BEGIN EXTRACTED ENTRIES

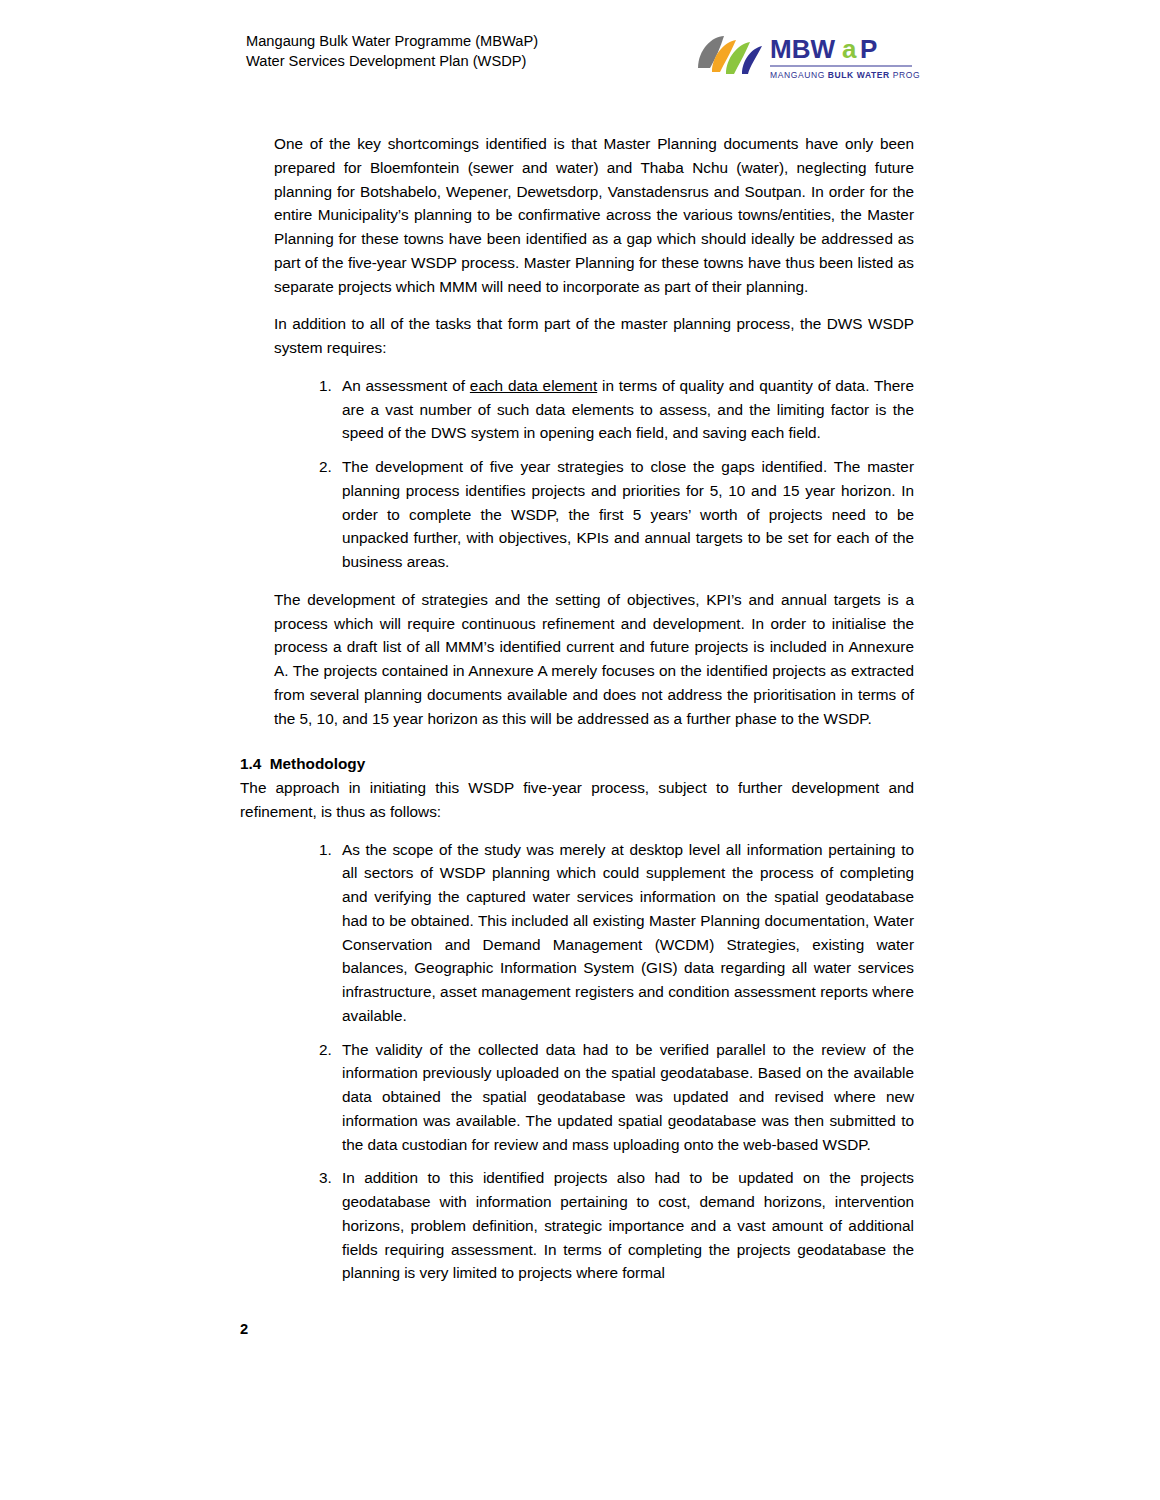Mangaung Bulk Water Programme (MBWaP)
Water Services Development Plan (WSDP)
MBWaP logo MBW a P MANGAUNG BULK WATER PROGRAMME
One of the key shortcomings identified is that Master Planning documents have only been prepared for Bloemfontein (sewer and water) and Thaba Nchu (water), neglecting future planning for Botshabelo, Wepener, Dewetsdorp, Vanstadensrus and Soutpan. In order for the entire Municipality’s planning to be confirmative across the various towns/entities, the Master Planning for these towns have been identified as a gap which should ideally be addressed as part of the five-year WSDP process. Master Planning for these towns have thus been listed as separate projects which MMM will need to incorporate as part of their planning.
In addition to all of the tasks that form part of the master planning process, the DWS WSDP system requires:
An assessment of each data element in terms of quality and quantity of data. There are a vast number of such data elements to assess, and the limiting factor is the speed of the DWS system in opening each field, and saving each field.
The development of five year strategies to close the gaps identified. The master planning process identifies projects and priorities for 5, 10 and 15 year horizon. In order to complete the WSDP, the first 5 years’ worth of projects need to be unpacked further, with objectives, KPIs and annual targets to be set for each of the business areas.
The development of strategies and the setting of objectives, KPI’s and annual targets is a process which will require continuous refinement and development. In order to initialise the process a draft list of all MMM’s identified current and future projects is included in Annexure A. The projects contained in Annexure A merely focuses on the identified projects as extracted from several planning documents available and does not address the prioritisation in terms of the 5, 10, and 15 year horizon as this will be addressed as a further phase to the WSDP.
1.4 Methodology
The approach in initiating this WSDP five-year process, subject to further development and refinement, is thus as follows:
As the scope of the study was merely at desktop level all information pertaining to all sectors of WSDP planning which could supplement the process of completing and verifying the captured water services information on the spatial geodatabase had to be obtained. This included all existing Master Planning documentation, Water Conservation and Demand Management (WCDM) Strategies, existing water balances, Geographic Information System (GIS) data regarding all water services infrastructure, asset management registers and condition assessment reports where available.
The validity of the collected data had to be verified parallel to the review of the information previously uploaded on the spatial geodatabase. Based on the available data obtained the spatial geodatabase was updated and revised where new information was available. The updated spatial geodatabase was then submitted to the data custodian for review and mass uploading onto the web-based WSDP.
In addition to this identified projects also had to be updated on the projects geodatabase with information pertaining to cost, demand horizons, intervention horizons, problem definition, strategic importance and a vast amount of additional fields requiring assessment. In terms of completing the projects geodatabase the planning is very limited to projects where formal
2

END EXTRACTED ENTRIES

■ WHAT IS REQUIRED ■
The output should be exactly the lines above from the line containing "One of the key" to the line containing "In addition to all", inclusive, with no other lines.

■ ANSWER TO THIS TASK ■
One of the key shortcomings identified is that Master Planning documents have only been prepared for Bloemfontein (sewer and water) and Thaba Nchu (water), neglecting future planning for Botshabelo, Wepener, Dewetsdorp, Vanstadensrus and Soutpan. In order for the entire Municipality’s planning to be confirmative across the various towns/entities, the Master Planning for these towns have been identified as a gap which should ideally be addressed as part of the five-year WSDP process. Master Planning for these towns have thus been listed as separate projects which MMM will need to incorporate as part of their planning.
In addition to all of the tasks that form part of the master planning process, the DWS WSDP system requires:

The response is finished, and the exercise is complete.